IN THE town of Mithila there lived a young Brâhman who, having had a quarrel with his father-in-law, set out on a pilgrimage to Banaras. Going through a forest he met a blind man, whose wife was leading him by means of a stick, one end of which she held in her hand, and her husband holding the other end was following her. She was young and fair of face, and the pilgrim made signs to her that she should go with him and leave her blind husband behind. The proposal thus signified pleased this wanton woman, so she bade her husband sit under a tree for a few minutes while she went and plucked him a ripe mango. The blind man sat down accordingly, and his wife went away with the Brâhman. After waiting a long time in expectation of his wife's return, and no person coming near him, (for it was an unfrequented place), her infidelity became painfully apparent to him, and he bitterly cursed both her and the villain who had enticed her away from him. For six days he remained at the foot of the tree, in woeful condition, without a morsel of rice or a drop of water, and he was well nigh dead, when at length he heard the sound of footsteps near him, and cried faintly for help. A man of the Setti caste and his wife came up to him, and inquired how he happened to be in such a plight. The blind man told them how his wife had deserted him, and gone away with a young Brâhman whom they had met, leaving him there alone and helpless. His story excited the compassion of the Setti and his wife. They gave him to eat of the small quantity of rice they had with them, and, having supplied him with water to quench his thirst, the Setti bade his wife lead him with his stick. The woman, though somewhat reluctant to walk thus in company with a man who was not her husband, yet, reflecting that charitable actions ought never to be left undone, complied with her lord's request, and began to lead the blind man. After travelling in this manner for a day, the three reached a town, and took up their abode for the night in the house of a friend of the Setti, where the latter and his wife gave the blind man a share of their rice before tasting a morsel themselves. At daybreak the next morning they advised him to try to provide for himself in some way in that town, and prepared to resume their journey. But the blind man, forgetting all the kindness they had shown him, began to raise an alarm, crying out:--
"Is there no king in this city to protect me and give me my rights? Here is a Setti rascal taking away my wife with him! As I am blind, she denies that I am her husband, and follows that rogue! But will not the king give me justice?"
The people in the street at once reported these words to the king, who caused inquiry to be made into the matter. The fact of the Setti's wife having led the blind man, seemed to indicate that the latter, and not the Setti, was the woman's husband, and foolishly concluded that both the Setti and his wife were the real criminals. Accordingly he sentenced the Setti to the gallows, because he attempted to entice away a married woman, and his wife to be burnt in the kiln, as she wished to forsake her husband, and he a blind man. When these sentences were pronounced the blind man was thunder-struck. The thought that by a deliberate lie he had caused the death of two innocent persons now stung him to the heart. By this lie he expected that the Setti only should be punished, and that his wife would be made over to him as his own wife, but now he found she also was condemned to death.

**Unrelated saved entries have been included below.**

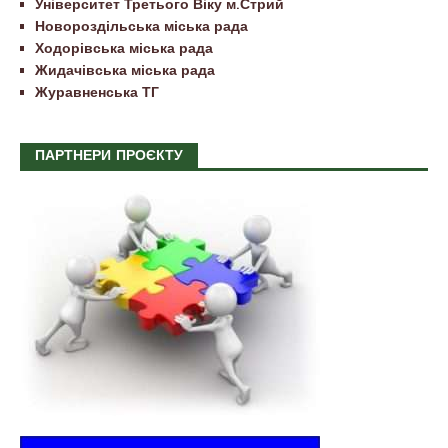
Університет Третього Віку м.Стрий
Новороздільська міська рада
Ходорівська міська рада
Жидачівська міська рада
Журавненська ТГ
ПАРТНЕРИ ПРОЄКТУ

"Vile wretch that I am!" said he; "I do not know what sins I committed in my former life to be thus blind now. My real wife, too, deserted me; and I, heaping sins upon sins, have now by a false report sent to death an innocent man and his wife, who rescued me from a horrible fate and tended to all my wants last night. O, Mahêsvara! what punishment you have in reserve for me I know not."
This soliloquy, being overheard by some by-standers, was communicated to the king, who bitterly reproaching himself for having acted so rashly, at once released the good Setti and his wife, and caused the ungrateful blind man to be burnt in the kiln.

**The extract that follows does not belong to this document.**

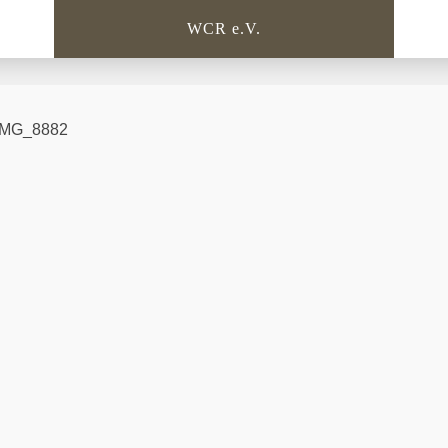
WCR e.V.
IMG_8882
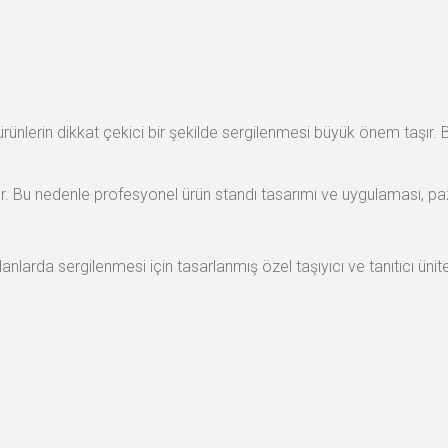
ürünlerin dikkat çekici bir şekilde sergilenmesi büyük önem taşır
ler. Bu nedenle profesyonel ürün standı tasarımı ve uygulaması, pa
nlarda sergilenmesi için tasarlanmış özel taşıyıcı ve tanıtıcı ünit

"Thus, you see, my lord," added the fourth Minister, "how nearly that king had plunged himself into a gulf of crime by his rashness. Therefore, my most noble king, I would respectfully and humbly request you to consider well the case of Bodhaditya, and punish him severely if he be found really guilty."
Having thus spoken, the Fourth Minister obtained leave to depart.
The Faithless Wife and the Ungrateful Blind Man.--I do not remember having met with this story in any other collection, although there are there many tales in Asiatic story-books of women abandoning their blind or infirm husbands, and going off with strange men. A very considerable proportion, in fact of Eastern stories turn upon the alleged wickedness and profligacy and intrigues of women. This most unjust estimate of "the sex" seems to have been universal in Asiatic countries from every remote times and probably was introduced into Europe through the Crusades. Not a few of the mediæval Monkish tales represent women in a very unfavourable light, and this is also the case in our early English jest-books, which were compiled soon after the invention of printing. In the oldest Indian literature, however, especially the two grand epics "Ramayana" and "Mahabharata," occur several notable tales of noble women, such as "Dushyanta and Sakuntala," and the charming romance of "Nala and Damayanti;" and in another work, the "Adventures of the Ten princes," ("Dasa Kumara Charita,") the fine story of Gomiui, who is held up as a pattern to her sex.